REQUIRED WORK: Rewrite the stretch from the start of the items through the line that contains "Maps presence", replacing "authority" with "trust" and leaving everything else unchanged.

** DATASET follows **

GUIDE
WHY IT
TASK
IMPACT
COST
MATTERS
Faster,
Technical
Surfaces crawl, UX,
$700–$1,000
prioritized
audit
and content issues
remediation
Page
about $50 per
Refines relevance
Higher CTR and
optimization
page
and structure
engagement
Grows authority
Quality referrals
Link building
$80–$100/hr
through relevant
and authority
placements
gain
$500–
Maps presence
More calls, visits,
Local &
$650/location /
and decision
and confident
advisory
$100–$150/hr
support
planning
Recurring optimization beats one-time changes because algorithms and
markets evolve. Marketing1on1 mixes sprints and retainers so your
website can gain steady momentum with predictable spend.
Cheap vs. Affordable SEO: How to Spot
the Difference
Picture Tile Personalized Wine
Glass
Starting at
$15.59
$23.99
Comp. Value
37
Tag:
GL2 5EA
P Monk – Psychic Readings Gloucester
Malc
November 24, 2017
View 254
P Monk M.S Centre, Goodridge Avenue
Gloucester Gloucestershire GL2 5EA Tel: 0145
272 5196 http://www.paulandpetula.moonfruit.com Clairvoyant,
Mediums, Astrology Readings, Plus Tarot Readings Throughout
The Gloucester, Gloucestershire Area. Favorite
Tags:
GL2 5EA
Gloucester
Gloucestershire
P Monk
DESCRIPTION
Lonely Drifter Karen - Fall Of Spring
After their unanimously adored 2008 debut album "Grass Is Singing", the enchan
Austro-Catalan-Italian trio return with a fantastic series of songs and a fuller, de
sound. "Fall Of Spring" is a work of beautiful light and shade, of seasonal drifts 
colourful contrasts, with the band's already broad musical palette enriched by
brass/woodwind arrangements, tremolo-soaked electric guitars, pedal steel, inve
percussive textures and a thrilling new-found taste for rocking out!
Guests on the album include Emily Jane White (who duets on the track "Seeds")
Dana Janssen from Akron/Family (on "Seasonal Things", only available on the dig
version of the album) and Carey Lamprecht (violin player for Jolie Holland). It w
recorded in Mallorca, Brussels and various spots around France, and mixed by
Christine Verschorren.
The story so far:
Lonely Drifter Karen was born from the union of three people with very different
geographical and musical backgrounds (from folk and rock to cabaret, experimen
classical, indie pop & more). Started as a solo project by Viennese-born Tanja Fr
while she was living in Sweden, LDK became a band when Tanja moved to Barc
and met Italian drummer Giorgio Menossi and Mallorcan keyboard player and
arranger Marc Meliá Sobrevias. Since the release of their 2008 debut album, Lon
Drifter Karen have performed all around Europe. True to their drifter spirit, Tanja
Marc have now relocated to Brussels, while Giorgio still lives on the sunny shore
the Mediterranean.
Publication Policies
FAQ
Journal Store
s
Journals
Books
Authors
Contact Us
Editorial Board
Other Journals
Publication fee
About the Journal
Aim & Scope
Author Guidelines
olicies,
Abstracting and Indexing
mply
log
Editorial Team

** End of DATASET **

ANSWER TO THIS EXERCISE:
GUIDE
WHY IT
TASK
IMPACT
COST
MATTERS
Faster,
Technical
Surfaces crawl, UX,
$700–$1,000
prioritized
audit
and content issues
remediation
Page
about $50 per
Refines relevance
Higher CTR and
optimization
page
and structure
engagement
Grows trust
Quality referrals
Link building
$80–$100/hr
through relevant
and trust
placements
gain
$500–
Maps presence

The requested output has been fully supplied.